* **What you have to do**:
According to the text on objects beyond Pluto, state the nickname astronomers gave to the moon of 2003 UB313.

* **Selected passage**:
————
Beyond Pluto

Updated February 21, 2017 | Factmonster Staff

In July 2005, a team from the California Institute of Technology announced the discovery of a possible “tenth planet” temporarily called 2003 UB313. This most distant object so far found in our solar system is just slightly larger than Pluto and takes 560 years to make a very skewed orbit of the Sun. Most planets circle the Sun very near the same plane as Earth's orbit, but the new object's orbit is off this elliptic plane by about 44 degrees. Astronomers studying this object nicknamed it “Xena” and in 2006 discovered it had a moon, nicknamed “Gabrielle.”

2003 UB313's size helped spark the drive for a decisive definition of a planet. Under a proposal presented at the start of the International Astronomical Union's triennial assembly in 2006, the union would have added three more planets to the solar system: 2003 UB313, the asteroid Ceres, and Pluto's satellite Charon. This could have opened the door to dozens more planets being added as more large planet-like objects were found beyond Pluto.

After much debate, the union decided to classify 2003 UB313, Pluto, and Ceres as dwarf planets. Furthermore, Pluto was declared the prototype of a new, as yet unnamed, class of trans-Neptunian objects (TNOs), including 2003 UB313. Other recently found TNOs expected to be declared dwarf planets in this class are Varuna (2000), Ixion (2001), Quaoar (2002), and Sedna (2004).
————
* **Record set**:
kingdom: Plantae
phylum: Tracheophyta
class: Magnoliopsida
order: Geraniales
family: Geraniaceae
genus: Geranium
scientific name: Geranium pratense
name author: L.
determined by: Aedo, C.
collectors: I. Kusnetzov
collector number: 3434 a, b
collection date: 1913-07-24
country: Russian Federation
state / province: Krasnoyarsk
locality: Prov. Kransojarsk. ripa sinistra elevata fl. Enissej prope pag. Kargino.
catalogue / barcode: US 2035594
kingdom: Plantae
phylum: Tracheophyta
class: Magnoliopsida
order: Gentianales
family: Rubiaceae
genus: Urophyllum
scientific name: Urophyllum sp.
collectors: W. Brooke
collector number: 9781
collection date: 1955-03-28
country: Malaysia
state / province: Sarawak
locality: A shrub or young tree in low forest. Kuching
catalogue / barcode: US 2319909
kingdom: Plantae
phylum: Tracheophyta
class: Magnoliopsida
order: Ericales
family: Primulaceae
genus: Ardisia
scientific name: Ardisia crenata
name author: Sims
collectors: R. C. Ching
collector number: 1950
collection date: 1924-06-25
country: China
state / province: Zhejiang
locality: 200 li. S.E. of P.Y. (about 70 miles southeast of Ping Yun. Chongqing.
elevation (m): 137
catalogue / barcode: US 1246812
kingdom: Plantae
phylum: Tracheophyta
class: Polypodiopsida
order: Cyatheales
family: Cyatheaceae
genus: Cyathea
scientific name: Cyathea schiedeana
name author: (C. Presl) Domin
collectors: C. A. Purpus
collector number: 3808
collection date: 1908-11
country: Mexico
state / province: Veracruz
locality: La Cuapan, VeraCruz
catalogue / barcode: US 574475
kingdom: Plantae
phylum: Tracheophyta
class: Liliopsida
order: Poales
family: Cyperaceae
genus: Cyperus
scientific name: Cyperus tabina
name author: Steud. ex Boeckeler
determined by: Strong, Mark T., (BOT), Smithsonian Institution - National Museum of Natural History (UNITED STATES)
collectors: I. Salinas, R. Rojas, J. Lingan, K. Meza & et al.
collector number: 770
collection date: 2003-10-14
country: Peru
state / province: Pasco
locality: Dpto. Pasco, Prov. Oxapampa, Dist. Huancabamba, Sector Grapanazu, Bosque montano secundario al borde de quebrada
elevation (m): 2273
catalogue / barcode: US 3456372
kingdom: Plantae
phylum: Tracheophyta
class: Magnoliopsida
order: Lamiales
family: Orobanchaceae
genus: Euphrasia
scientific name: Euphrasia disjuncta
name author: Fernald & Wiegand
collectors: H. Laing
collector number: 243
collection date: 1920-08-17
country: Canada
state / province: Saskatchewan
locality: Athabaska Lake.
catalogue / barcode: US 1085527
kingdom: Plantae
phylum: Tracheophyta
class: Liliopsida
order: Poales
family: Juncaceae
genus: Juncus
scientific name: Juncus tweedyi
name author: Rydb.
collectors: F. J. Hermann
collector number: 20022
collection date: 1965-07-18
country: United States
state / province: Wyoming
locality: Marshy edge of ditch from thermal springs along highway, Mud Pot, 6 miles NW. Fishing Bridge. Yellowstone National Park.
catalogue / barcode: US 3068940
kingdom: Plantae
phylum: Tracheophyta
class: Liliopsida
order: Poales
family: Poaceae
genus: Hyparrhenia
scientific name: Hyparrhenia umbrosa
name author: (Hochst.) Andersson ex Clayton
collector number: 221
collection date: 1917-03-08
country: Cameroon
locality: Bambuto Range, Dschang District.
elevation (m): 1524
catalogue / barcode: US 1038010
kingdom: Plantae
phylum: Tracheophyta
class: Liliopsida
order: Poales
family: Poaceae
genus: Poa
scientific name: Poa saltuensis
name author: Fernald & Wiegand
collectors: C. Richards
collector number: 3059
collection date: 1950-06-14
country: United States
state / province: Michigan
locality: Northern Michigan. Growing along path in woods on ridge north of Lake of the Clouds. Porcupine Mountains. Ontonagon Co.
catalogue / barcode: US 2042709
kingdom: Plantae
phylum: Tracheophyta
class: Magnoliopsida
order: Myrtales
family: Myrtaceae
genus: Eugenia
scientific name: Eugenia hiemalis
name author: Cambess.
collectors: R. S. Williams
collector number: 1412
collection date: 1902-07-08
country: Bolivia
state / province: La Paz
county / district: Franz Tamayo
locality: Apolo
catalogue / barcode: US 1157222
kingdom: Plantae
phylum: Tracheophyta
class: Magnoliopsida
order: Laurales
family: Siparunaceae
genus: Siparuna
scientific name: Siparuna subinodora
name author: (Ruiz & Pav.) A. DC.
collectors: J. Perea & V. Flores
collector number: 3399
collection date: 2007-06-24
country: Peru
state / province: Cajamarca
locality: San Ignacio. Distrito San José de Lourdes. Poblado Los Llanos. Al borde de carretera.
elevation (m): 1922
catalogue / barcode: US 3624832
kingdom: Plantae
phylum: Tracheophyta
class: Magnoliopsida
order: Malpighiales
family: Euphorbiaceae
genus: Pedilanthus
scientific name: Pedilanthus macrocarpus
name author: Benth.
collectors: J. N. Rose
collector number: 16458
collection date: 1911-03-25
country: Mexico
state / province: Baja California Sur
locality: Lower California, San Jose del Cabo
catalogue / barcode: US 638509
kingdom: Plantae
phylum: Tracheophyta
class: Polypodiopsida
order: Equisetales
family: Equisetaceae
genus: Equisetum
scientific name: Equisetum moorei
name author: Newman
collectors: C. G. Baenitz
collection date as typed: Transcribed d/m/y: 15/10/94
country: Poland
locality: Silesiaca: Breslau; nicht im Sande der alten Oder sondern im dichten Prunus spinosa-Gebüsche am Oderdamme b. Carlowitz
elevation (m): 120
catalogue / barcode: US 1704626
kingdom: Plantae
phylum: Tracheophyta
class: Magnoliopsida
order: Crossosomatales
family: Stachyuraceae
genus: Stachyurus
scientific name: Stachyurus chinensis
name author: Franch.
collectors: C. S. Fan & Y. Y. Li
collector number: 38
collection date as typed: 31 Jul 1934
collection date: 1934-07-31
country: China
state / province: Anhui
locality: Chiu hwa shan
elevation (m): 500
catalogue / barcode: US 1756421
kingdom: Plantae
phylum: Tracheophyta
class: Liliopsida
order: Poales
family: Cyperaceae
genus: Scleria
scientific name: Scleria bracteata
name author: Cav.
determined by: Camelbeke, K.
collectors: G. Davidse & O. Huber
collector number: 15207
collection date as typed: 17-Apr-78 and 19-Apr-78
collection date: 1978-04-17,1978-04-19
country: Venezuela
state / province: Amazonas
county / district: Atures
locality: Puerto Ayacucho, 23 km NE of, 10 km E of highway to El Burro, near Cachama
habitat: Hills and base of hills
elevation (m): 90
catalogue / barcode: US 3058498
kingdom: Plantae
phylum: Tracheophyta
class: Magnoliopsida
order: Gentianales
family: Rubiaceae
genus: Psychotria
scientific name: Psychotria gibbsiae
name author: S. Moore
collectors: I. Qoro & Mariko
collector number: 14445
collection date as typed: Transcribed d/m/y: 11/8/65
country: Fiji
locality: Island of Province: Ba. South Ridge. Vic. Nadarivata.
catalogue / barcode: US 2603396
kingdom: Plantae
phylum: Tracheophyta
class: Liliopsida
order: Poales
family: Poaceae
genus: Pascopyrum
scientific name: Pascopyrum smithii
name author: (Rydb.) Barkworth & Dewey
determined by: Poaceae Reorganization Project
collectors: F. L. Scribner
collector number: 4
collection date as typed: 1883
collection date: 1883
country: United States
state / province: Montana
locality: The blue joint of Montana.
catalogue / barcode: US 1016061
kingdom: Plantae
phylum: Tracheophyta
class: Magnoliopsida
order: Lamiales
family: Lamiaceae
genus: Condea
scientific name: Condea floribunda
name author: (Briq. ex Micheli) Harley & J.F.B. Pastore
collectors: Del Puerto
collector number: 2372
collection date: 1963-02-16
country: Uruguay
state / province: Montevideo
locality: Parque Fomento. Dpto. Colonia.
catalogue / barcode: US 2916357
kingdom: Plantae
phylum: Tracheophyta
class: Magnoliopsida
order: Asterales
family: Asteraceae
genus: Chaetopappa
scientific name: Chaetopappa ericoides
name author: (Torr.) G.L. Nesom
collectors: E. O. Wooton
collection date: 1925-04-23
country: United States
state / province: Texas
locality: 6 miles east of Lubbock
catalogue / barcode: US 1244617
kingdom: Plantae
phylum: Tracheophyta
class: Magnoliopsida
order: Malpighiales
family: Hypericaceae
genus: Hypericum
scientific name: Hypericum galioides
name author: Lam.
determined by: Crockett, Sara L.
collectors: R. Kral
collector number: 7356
————
* **Exercise result**:
Gabrielle